I have one clustered and several non-clustered indexes on a data warehouse table with about 18 M rows 170 columns - about 18GB in size. The table comes from a Legacy system, and I cannot change it's structure.
This table is truncated and loaded on a daily basis.
For optimum performance, which is there an order to loading data and creating indexes?
Also, what do I do to this massive table in order to prep it for the indexes?
asked Dec 12, 2011 at 01:02 PM in Default
It depends on if the load system needs the indexes as part of it's process. But assuming that it runs faster without them (a fairly common batch load scenario) I would suggest that you build the clustered indexes first, then the nonclustered indexes.
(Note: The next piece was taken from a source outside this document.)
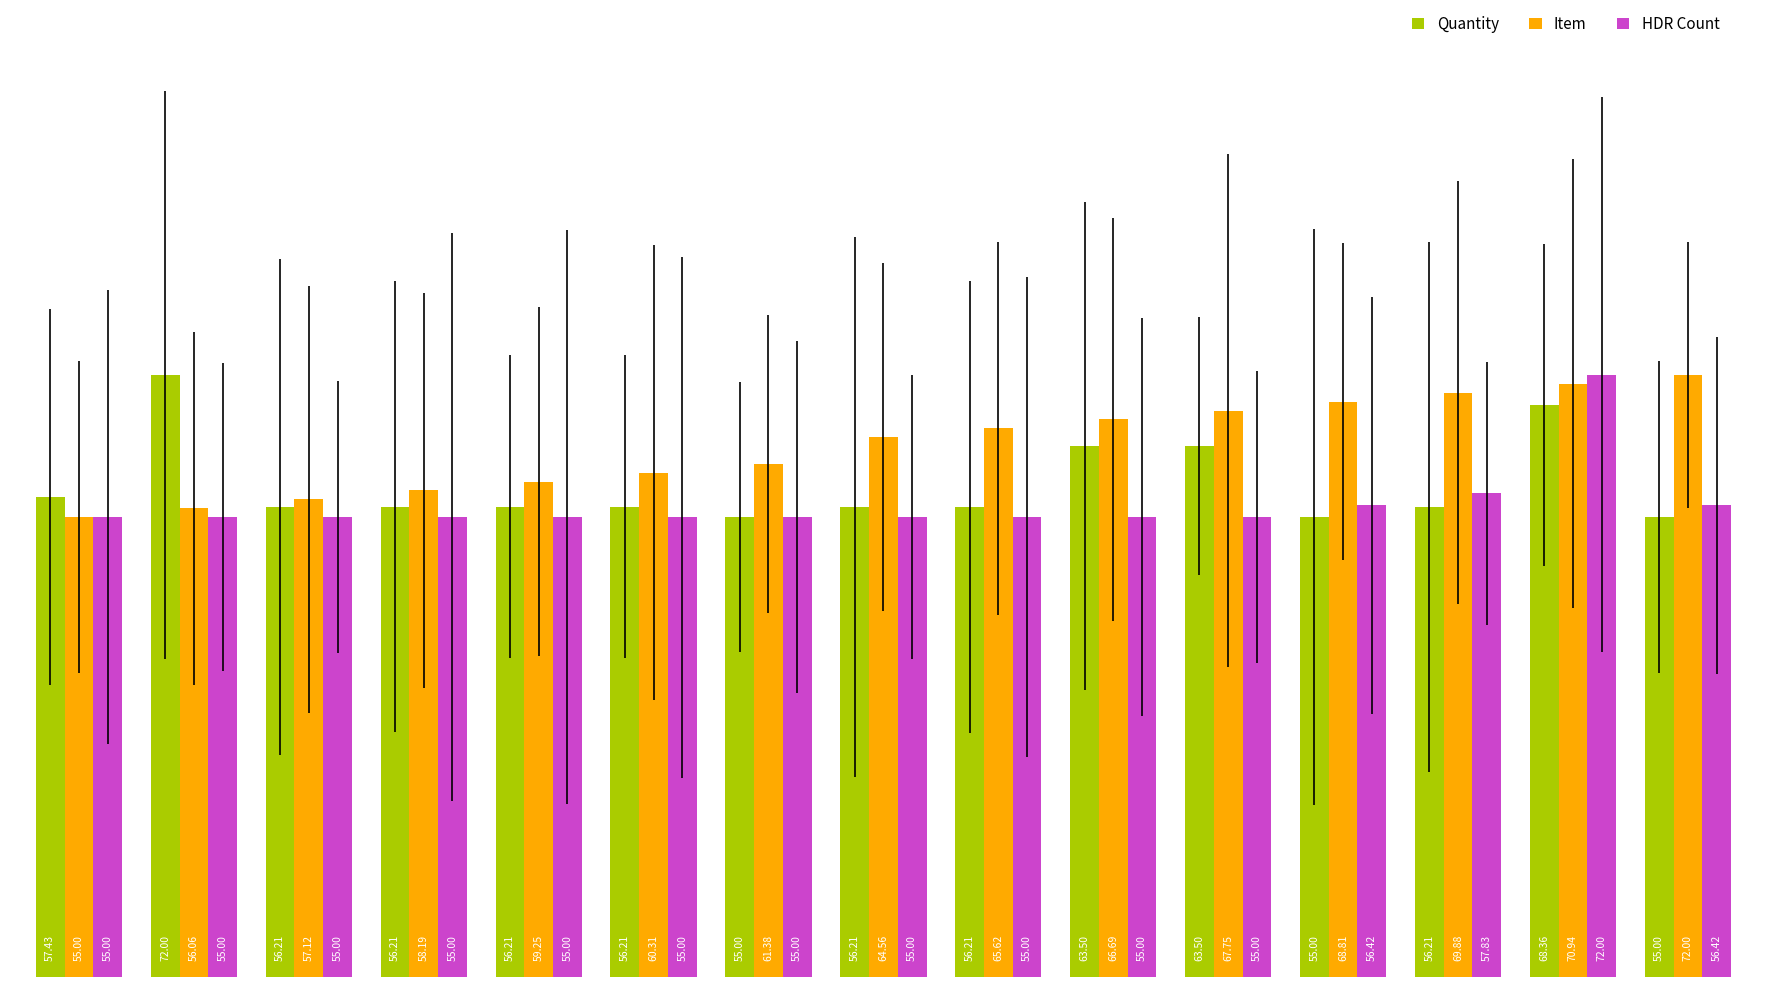

List the series in order of their overall mean, lowest first.

HDR Count, Quantity, Item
Otherwise, you're effectively building the nonclustered indexes twice. They'll get built once for a heap table, then when the table gets transformed to a cluster, the nonclustered indexes have to be completely rebuilt with pointers to the cluster key.
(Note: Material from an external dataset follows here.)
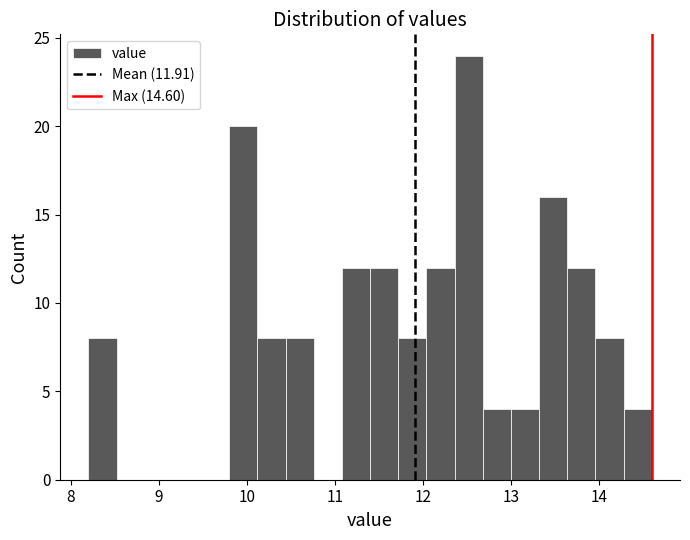

Read against the x-axis, roughly where is the centre of the tallest bar?

12.5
And what @Fatherjack says.
The fastest solution would be truncating the table, disable the indexes, load the data and rebuilld the indexes to enable them.
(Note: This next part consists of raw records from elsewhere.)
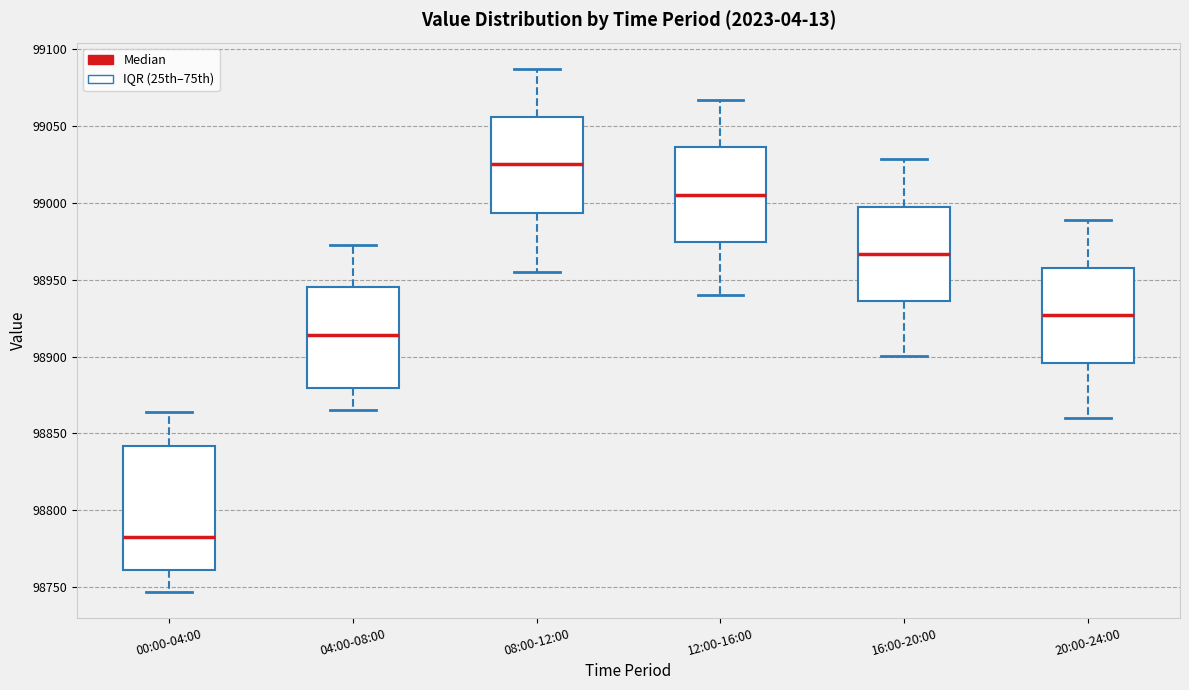

Reading left to right, read every box against the y-axis: the position of its median line, the range the box covers, and the ends of its whiskers. The values are not printed on the chart, so give them approximately, as read against the axis.

00:00-04:00: median 98780, box 98760 to 98840, whiskers 98745 to 98865
04:00-08:00: median 98915, box 98880 to 98945, whiskers 98865 to 98970
08:00-12:00: median 99025, box 98995 to 99055, whiskers 98955 to 99085
12:00-16:00: median 99005, box 98975 to 99035, whiskers 98940 to 99065
16:00-20:00: median 98965, box 98935 to 99000, whiskers 98900 to 99030
20:00-24:00: median 98925, box 98895 to 98960, whiskers 98860 to 98990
Do you really need to reload every record? How many records are actually changed? Can you use bulk load and extract only the new/changed records (MERGE maybe)?
Test is the key to be sure!
answered Dec 13, 2011 at 03:54 AM
Is the data that you want to load ordered in any way? If it's loaded according to the clustered index, you could load without disabling the clustered index, and then rebuild the non clustered indexes.
answered Dec 13, 2011 at 04:15 AM